For people with eating disorders, the kitchen can be a place more associated with stress and anxiety than comfort and joy.
Mark Wilkins, a behavioral health tech and cooking instructor at Rosewood Centers for Eating Disorders, is helping patients bring happiness back to chopping, dicing, baking – and eating – flavorful, homemade dishes.
“We’re trying to awaken in them a sense of being comfortable in the kitchen, and to teach them that cooking can be fun and rewarding,” Wilkins explains. “Part of that is giving them new experiences of not only what to cook, but exposure to various cooking methods, whether that be grilling, baking, broiling, slow cooker, microwave, stewing, boiling, and my favorite, the Dutch oven.”
Understanding patients’ struggles
Wilkins, a father of five known for his big heart and mastery of cooking in a Dutch oven, didn’t expect to find a home working with patients with eating disorders. He drove a truck, did road construction and was between jobs when a nurse he knew suggested he apply at Rosewood.
Wilkins thought he might understand some of what patients struggling with eating disorders and co-occurring addictions were going through. The oldest of his five children had died of a drug overdose, a loss that devastated his family. He knew how serious the stakes were for patients and their families, and he wanted to help.
Wilkins became a certified behavioral health technician and quickly grew to love the job. “If they’re stressed out and isolating, you sit with them and offer them support. We encourage them not to give up on their battles. It’s a roller coaster ride for them,” Wilkins says.
Carving out a role as a cooking instructor
To help keep his mind occupied after his son’s death, Wilkins cooked. He owns an 1894 chuck wagon, a vintage “kitchen on wheels” used to feed pioneers and cowboys on the prairies in the days before cars. Wilkins often gets together with groups of history buffs for chuck wagon cook-offs, where he prepares everything from rosemary garlic rolls to chili to pizza in a black iron pot (a Dutch oven) heated over a fire.
At Rosewood, patients eat some meals together and prepare others for themselves, or for the group. One evening, Wilkins was working late, so he whipped up a meal in the kitchen. The aroma drew patients. He found that some had little to no experience cooking, but they were interested in learning.
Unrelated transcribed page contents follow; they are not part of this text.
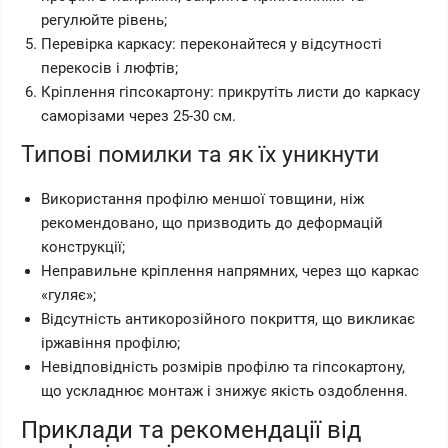
регулюйте рівень;
Перевірка каркасу: переконайтеся у відсутності
перекосів і люфтів;
Кріплення гіпсокартону: прикрутіть листи до каркасу
саморізами через 25-30 см.
Типові помилки та як їх уникнути
Використання профілю меншої товщини, ніж
рекомендовано, що призводить до деформацій
конструкції;
Неправильне кріплення напрямних, через що каркас
«гуляє»;
Відсутність антикорозійного покриття, що викликає
іржавіння профілю;
Невідповідність розмірів профілю та гіпсокартону,
що ускладнює монтаж і знижує якість оздоблення.
Приклади та рекомендації від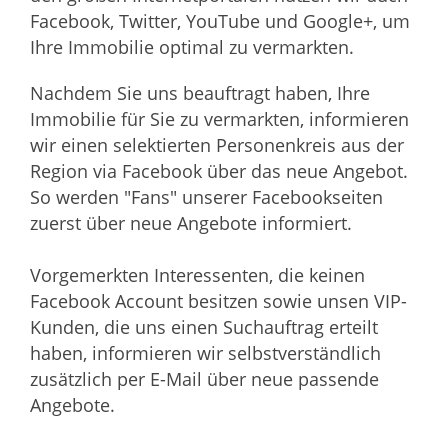
Facebook, Twitter, YouTube und Google+, um
Ihre Immobilie optimal zu vermarkten.
Nachdem Sie uns beauftragt haben, Ihre
Immobilie für Sie zu vermarkten, informieren
wir einen selektierten Personenkreis aus der
Region via Facebook über das neue Angebot.
So werden "Fans" unserer Facebookseiten
zuerst über neue Angebote informiert.
Vorgemerkten Interessenten, die keinen
Facebook Account besitzen sowie unsen VIP-
Kunden, die uns einen Suchauftrag erteilt
haben, informieren wir selbstverständlich
zusätzlich per E-Mail über neue passende
Angebote.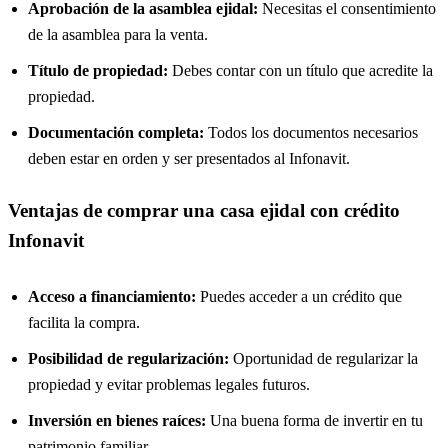
Aprobación de la asamblea ejidal:
Necesitas el consentimiento
de la asamblea para la venta.
Título de propiedad:
Debes contar con un título que acredite la
propiedad.
Documentación completa:
Todos los documentos necesarios
deben estar en orden y ser presentados al Infonavit.
Ventajas de comprar una casa ejidal con crédito
Infonavit
Acceso a financiamiento:
Puedes acceder a un crédito que
facilita la compra.
Posibilidad de regularización:
Oportunidad de regularizar la
propiedad y evitar problemas legales futuros.
Inversión en bienes raíces:
Una buena forma de invertir en tu
patrimonio familiar.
Out of that grew Wilkins’s weekly cooking classes. Clients learn food prep skills and to prepare recipes, which everyone is invited to share in. Some patients need to start at the beginning – how to make a pot of spaghetti, for example.
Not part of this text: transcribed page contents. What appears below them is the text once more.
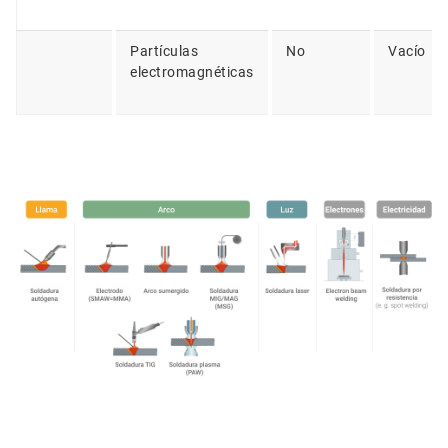
Partículas
No
Vacío
electromagnéticas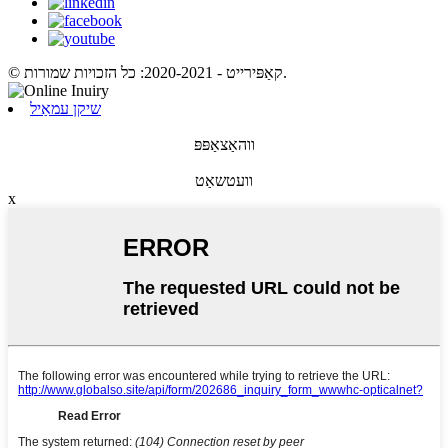
© קאַפּירייט - 2020-2021: כל הזכויות שמורות.
שיקן עמאַיל
ווהאַצאַפּפּ
וועטשאַט
x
If they’re craving for a certain dish, Wilkins teaches them to cook it. One patient was in the mood for spicy seafood, so he taught her to make shrimp diablo, which she then made a few days later and shared with her peers at Rosewood. Another class was salsa day — they whipped up accompaniments for fish tacos that included pineapple jalapeno salsa, salsa fresco, and guacamole. He made one client a birthday cake.
“With their various dietary needs, likes and dislikes, I try to explore what their experience is up to this point. What are their favorites to eat and prepare? Do they like spicy foods? Chicken? Pork? Fish? Are there any ingredients they lean toward, or are open to try? Then we tailor a dish for them individually, or even for the group if they so desire, and prepare it together,” Wilkins says.
One of the biggest hits was freshly baked bread. “One client expressed she had never made bread before, so we chose an evening for me to teach her, and it turned in to a class of six wanting to learn. They kneaded, watched the dough rise, formed the rolls, then baked them to a golden brown,” he says. “Then it turned in to 11 patients wanting to taste test these aromatic rosemary garlic rolls.”
Wilkins has also taught clients to prepare his award-winning blackberry and green apple cobbler. Though eating dessert is optional, “the one who struggled the most with food was the first one to get up and try it,” he says.
Wilkins believes the new skills patients learn in the kitchen will help them long after they leave Rosewood. “When they get here, they are so withdrawn. They have such anxiety and such a fear of the food, you can see it on their face,” Wilkins says. “To take them under your wing in the cooking class, to watch them open up and learn those life skills, and to see them embracing the food preparation, is really exciting.”